Disabil Rehabil. 2010;32(8):622-8. doi: 10.3109/09638280903204716.
To determine the immediate effects of the central posteroanterior (PA) mobilization technique on both pain and active cervical range of motion in patients with mechanical neck pain presenting with central or bilateral symptoms.
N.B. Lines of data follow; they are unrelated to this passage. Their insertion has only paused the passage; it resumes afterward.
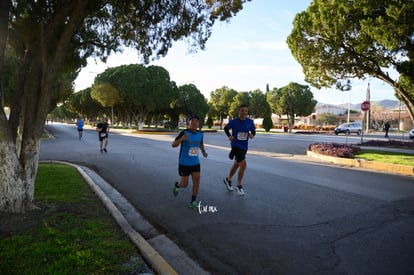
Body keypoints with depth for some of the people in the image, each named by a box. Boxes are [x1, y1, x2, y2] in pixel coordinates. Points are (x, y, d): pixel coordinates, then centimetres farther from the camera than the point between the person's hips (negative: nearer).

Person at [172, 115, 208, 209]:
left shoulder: (200, 134, 0)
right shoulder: (184, 133, -16)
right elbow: (173, 145, -16)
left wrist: (204, 152, 1)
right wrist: (181, 139, -36)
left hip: (195, 163, 4)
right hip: (184, 163, -4)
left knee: (197, 182, -4)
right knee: (184, 184, 2)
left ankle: (192, 202, 12)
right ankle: (177, 185, 38)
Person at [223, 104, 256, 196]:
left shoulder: (250, 122, -2)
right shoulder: (234, 122, -11)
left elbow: (253, 131, 11)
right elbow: (226, 128, 6)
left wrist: (252, 134, -11)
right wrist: (229, 136, -11)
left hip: (244, 147, 5)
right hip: (236, 145, -5)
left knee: (236, 164, 20)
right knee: (243, 164, -17)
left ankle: (228, 180, 44)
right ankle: (239, 186, 1)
A randomized controlled trial was conducted in 60 patients who were randomly allocated into either 'central PA' or 'random' mobilization group. Two physical therapists and one assessor participated. Outcome measures included neck pain at rest, pain on the most painful movement, and active cervical range of motion taken before and immediately 5 min after the mobilization treatment.
Significant reductions in pain at rest and on the most painful movement were noted within-group comparisons (p < 0.001). However, the 'central PA' mobilization group obtained a significantly greater reduction in pain on the most painful movement than the 'random' mobilization group (p < 0.05). Both mobilization techniques had no effects on the active cervical range of motion. However, the differences in the means of pain reduction between both mobilization techniques were modest (<10 mm).
The clinical recommendation regarding the selection of the central PA mobilization technique for treating patients with central or bilateral mechanical neck pain is therefore arguably.
确定中央后前(PA)松动技术对出现中央或双侧症状的机械性颈痛患者疼痛和主动颈椎活动度的即刻影响。
在 60 名患者中进行了一项随机对照试验,这些患者被随机分配到“中央 PA”或“随机”松动组。两名物理治疗师和一名评估员参与了研究。结果测量包括治疗前和治疗后 5 分钟时的静息时颈部疼痛、最痛运动时的疼痛以及主动颈椎活动度。
组内比较显示静息时和最痛运动时的疼痛均显著降低(p < 0.001)。然而,“中央 PA”松动组在最痛运动时的疼痛减轻程度明显大于“随机”松动组(p < 0.05)。两种松动技术对主动颈椎活动度均无影响。然而,两种松动技术之间疼痛减轻程度的差异较小(<10 毫米)。
因此,对于治疗出现中央或双侧机械性颈痛的患者,选择中央 PA 松动技术的临床推荐值得商榷。